=== Provided passage ===
SQL Best Practices in less than 20 minutes 2/3


Uploaded by roughsealtd on 27.01.2008

Transcript:
Tried-and-true recipe number 2 consists in making existing indexes unusable.
Whenever you search a key in an index, it’s very similar to your searching a word in a
dictionary.
The database server compares what it finds in tree nodes to the key being searched and
descends the tree according to a comparison between
what is searched and the value found in the current node,
just like you move backwards and forwards in the dictionary depending
on the first and last words on a page. The word you search is like the index key.
Now, if I give you a dictionary and ask you to find the number of the page where the word
rill is located, it’s a question that is very
similar to this SQL query.
Suppose now that the dictionary is an English-French dictionary. If I ask you to find the page
where to find the word that translates to ‘ru’ in French, you are at a loss because
you can no longer browse the dictionary.
The only option left is to start reading the dictionary from A to Z and check the translation
of all words. You will never do it, but a database
server will, and this happens as soon as you apply
a function to an indexed column that you want to search.
What you will do, though, and this is what you should do in SQL too, is go to the English-French
part of the dictionary, find the translation of “ru” in English, and then use the word
found to do a regular search.
Applying functions at the wrong place is a very common mistake, particularly with dates.
Tried-and-true recipe number 3 is to hard-code everything.
All products don’t behave exactly the same in this respect, but if you want to hit Oracle
particularly hard, this is a very good idea.
When SQL queries are built by program and simple concatenation, what happens when the
value of an identifier changes? For the DBMS, it’s a
brand new query, and it goes through analysis, often called
parsing, and the optimizer recomputes an execution plan, using a lot of CPU in the process.
This is a very simple Oracle PL/SQL example to show the extent of damages.
In the first example I execute repeatedly a query by concatenating the value of the
id that identifies the row to return to the statement. It doesn’t
run for ages, but the important thing to note is that
the elapsed time is all CPU time, and parsing represents about two thirds of it.

=== Entries shown ===
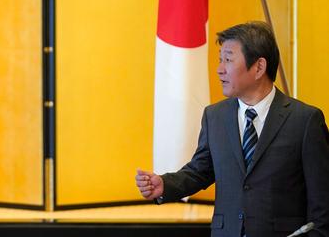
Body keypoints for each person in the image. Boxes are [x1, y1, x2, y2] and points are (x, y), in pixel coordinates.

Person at [136, 21, 329, 237]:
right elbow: (200, 170)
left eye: (228, 59)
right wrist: (165, 185)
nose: (220, 69)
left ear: (259, 67)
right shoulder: (214, 116)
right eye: (220, 60)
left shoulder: (305, 120)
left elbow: (323, 203)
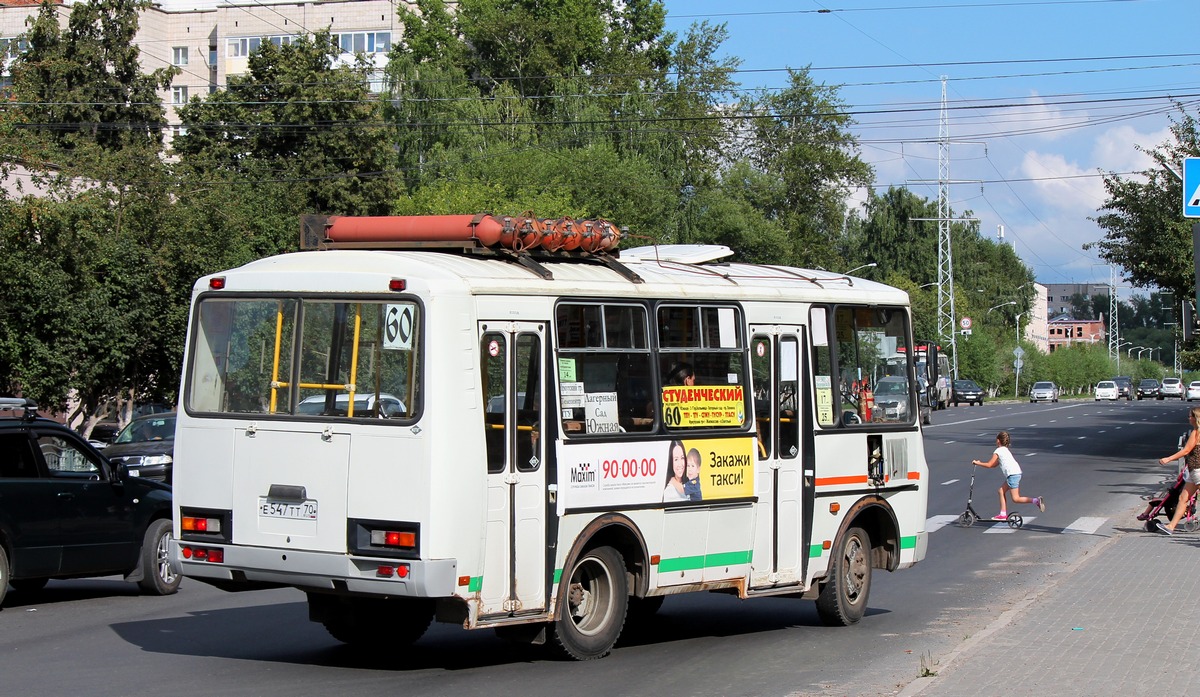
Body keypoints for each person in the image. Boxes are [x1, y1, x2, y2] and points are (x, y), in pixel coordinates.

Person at [971, 431, 1046, 521]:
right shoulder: (1005, 450)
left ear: (998, 441)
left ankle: (1035, 501)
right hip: (1015, 473)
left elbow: (990, 464)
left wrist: (978, 463)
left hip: (1012, 474)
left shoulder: (998, 451)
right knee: (1001, 491)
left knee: (1015, 498)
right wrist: (981, 463)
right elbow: (995, 464)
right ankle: (1004, 513)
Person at [1154, 407, 1200, 534]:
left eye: (1190, 416)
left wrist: (1169, 459)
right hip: (1193, 470)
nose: (1188, 418)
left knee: (1184, 498)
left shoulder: (1196, 433)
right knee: (1183, 498)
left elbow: (1186, 450)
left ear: (1196, 418)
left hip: (1198, 469)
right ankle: (1171, 526)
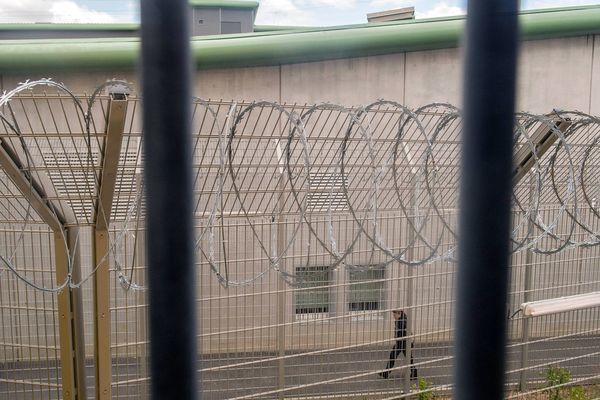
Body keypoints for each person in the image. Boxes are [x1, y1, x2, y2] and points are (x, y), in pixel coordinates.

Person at [379, 309, 417, 379]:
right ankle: (386, 373)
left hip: (404, 343)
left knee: (402, 357)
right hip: (402, 342)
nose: (393, 316)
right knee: (406, 358)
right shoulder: (400, 320)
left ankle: (386, 373)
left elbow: (404, 333)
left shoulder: (402, 322)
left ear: (399, 314)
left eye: (394, 314)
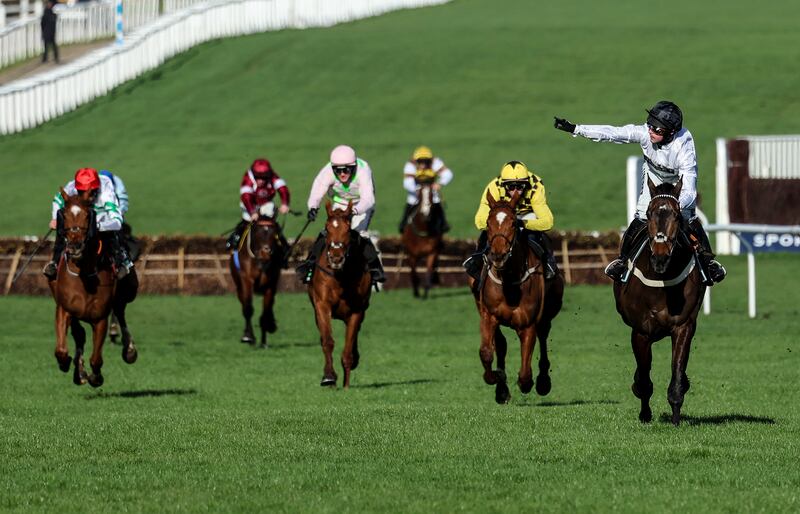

=== What to do ===
In the SQL best practices transcript, about what share of the elapsed time does parsing represent in the first Oracle PL/SQL example?

=== Response to this task ===
About two thirds.